In fear, I look out the direction they are looking as they are barking and growling. What I see takes my breath away. My heart races. Never in all my days have a I seen such a sight. Never have I felt so threatened as I did sitting there on the porch in the quiet of the morning. How could this happen in this quiet little town in southwest Iowa? I could see if this was in cities. Maybe where we came from. We might see this on the news in some far away place, but here? How is this happening? Why is it happening? Save me...

...from the terror of a red desk chair. Yes, the thing that was causing such a commotion in the quiet on West Main St was a used desk chair. It was sitting on the curb, waiting for someone who might think that they needed such a chair. It must have escaped from the office or study of someone on this street. Or maybe it has migrated from another part of town. Could this terror have really come from this part of town? Maybe it was migrating from another town or even another state. Oh my! The terror of it all.

I sat and watched Zeb and Wrigley barking at that chair and wondered, "What were they seeing?" It was a chair on the side of the road, for anyone who had need of it. How could they see this as something that needed to be guarded against?

And I thought, "How often does that happen to me?" How often do I see something mundane as a terrible, awful attack upon me and my life? Do I get caught up in things that don't really matter? Do I spend my time fighting the chair at the side of the road?

Instead of actually keeping my eyes and soul open for those things I should be on guard against. The devil is after my soul. He seeks to devour me. He wants to tear me away from the Lord Jesus Christ. He does what he can to attack me, and do I see it for what it is?

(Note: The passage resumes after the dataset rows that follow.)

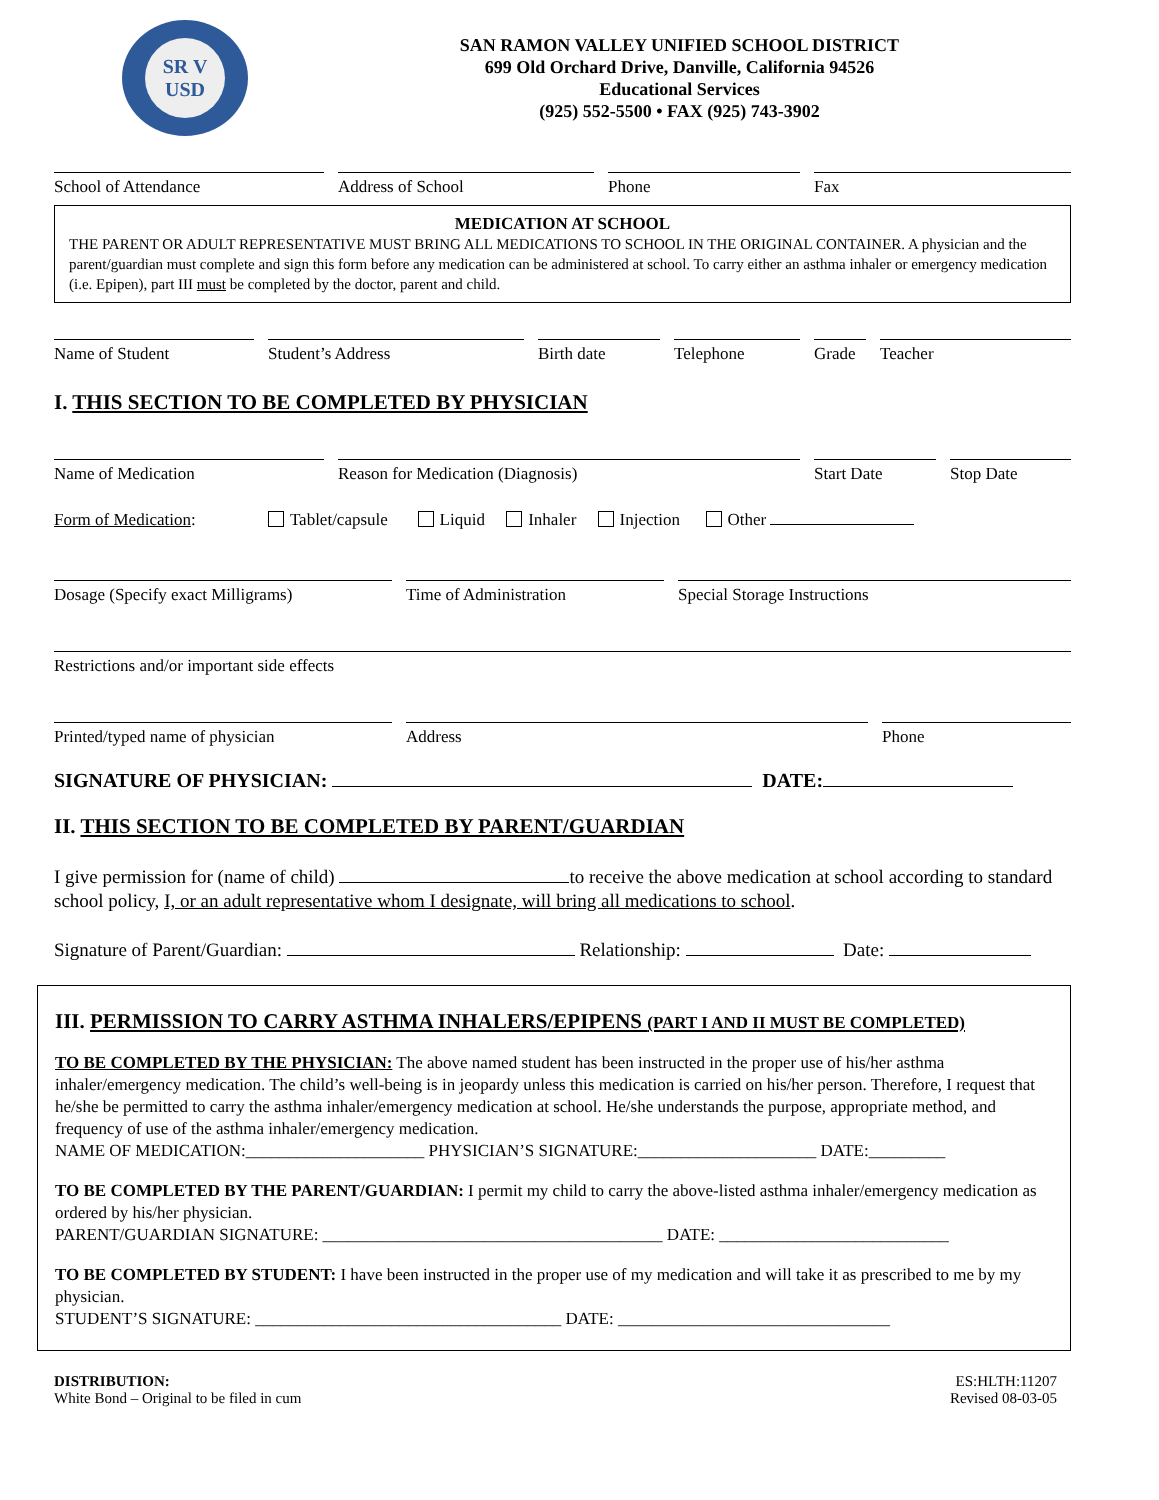SR V
USD
SAN RAMON VALLEY UNIFIED SCHOOL DISTRICT
699 Old Orchard Drive, Danville, California 94526
Educational Services
(925) 552-5500 • FAX (925) 743-3902
School of Attendance Address of School Phone Fax
MEDICATION AT SCHOOL
THE PARENT OR ADULT REPRESENTATIVE MUST BRING ALL MEDICATIONS TO SCHOOL IN THE ORIGINAL CONTAINER. A physician and the parent/guardian must complete and sign this form before any medication can be administered at school. To carry either an asthma inhaler or emergency medication (i.e. Epipen), part III must be completed by the doctor, parent and child.
Name of Student Student’s Address Birth date Telephone Grade Teacher
I. THIS SECTION TO BE COMPLETED BY PHYSICIAN
Name of Medication Reason for Medication (Diagnosis) Start Date Stop Date
Form of Medication: Tablet/capsule Liquid Inhaler Injection Other
Dosage (Specify exact Milligrams) Time of Administration Special Storage Instructions
Restrictions and/or important side effects
Printed/typed name of physician Address Phone
SIGNATURE OF PHYSICIAN: DATE:
II. THIS SECTION TO BE COMPLETED BY PARENT/GUARDIAN
I give permission for (name of child) to receive the above medication at school according to standard school policy, I, or an adult representative whom I designate, will bring all medications to school.
Signature of Parent/Guardian: Relationship: Date:
III. PERMISSION TO CARRY ASTHMA INHALERS/EPIPENS (PART I AND II MUST BE COMPLETED)
TO BE COMPLETED BY THE PHYSICIAN: The above named student has been instructed in the proper use of his/her asthma inhaler/emergency medication. The child’s well-being is in jeopardy unless this medication is carried on his/her person. Therefore, I request that he/she be permitted to carry the asthma inhaler/emergency medication at school. He/she understands the purpose, appropriate method, and frequency of use of the asthma inhaler/emergency medication.
NAME OF MEDICATION:_____________________ PHYSICIAN’S SIGNATURE:_____________________ DATE:_________
TO BE COMPLETED BY THE PARENT/GUARDIAN: I permit my child to carry the above-listed asthma inhaler/emergency medication as ordered by his/her physician.
PARENT/GUARDIAN SIGNATURE: ________________________________________ DATE: ___________________________
TO BE COMPLETED BY STUDENT: I have been instructed in the proper use of my medication and will take it as prescribed to me by my physician.
STUDENT’S SIGNATURE: ____________________________________ DATE: ________________________________
DISTRIBUTION:
White Bond – Original to be filed in cum
ES:HLTH:11207
Revised 08-03-05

Do I see those temptations to sin as something that could really cause me real spiritual problems? Or am I so busy barking at the chair at the side of the road that I don't see how those temptations are much more deadly for me in my life?

Makes me wonder. Why don't I actually fight the real battles instead of the pretend ones? I should speak up concerning racial injustice (not the systemic stuff that is thrown out there but the real racial issues that need to be addressed), or life issues such as abortion, the murder of innocent unborn babies, or the abuse of spouses and children, or the wrongful sexual actions taken by so many in society (such as living together outside of marriage, heterosexual activities outside of marriage, homosexual activities, and all the other sexual sins that society wants us to accept as normal), and a whole host of other atrocities that are perpetuated in our world today.

Instead, I bark at the chair. It is much easier to address. It doesn't cause me to have to do anything. But our Lord calls us to stand up and be counted. We are called to live the Christian life, in all areas, not just the ones we like. That is a challenge. And me, and you also as well as the whole Christian community, need to live our faith, profess our faith and act to begin to make changes in this world.

Yes, sitting there calming the dogs down, the Holy Spirit nudged my conscience. Lord, help me to answer that call.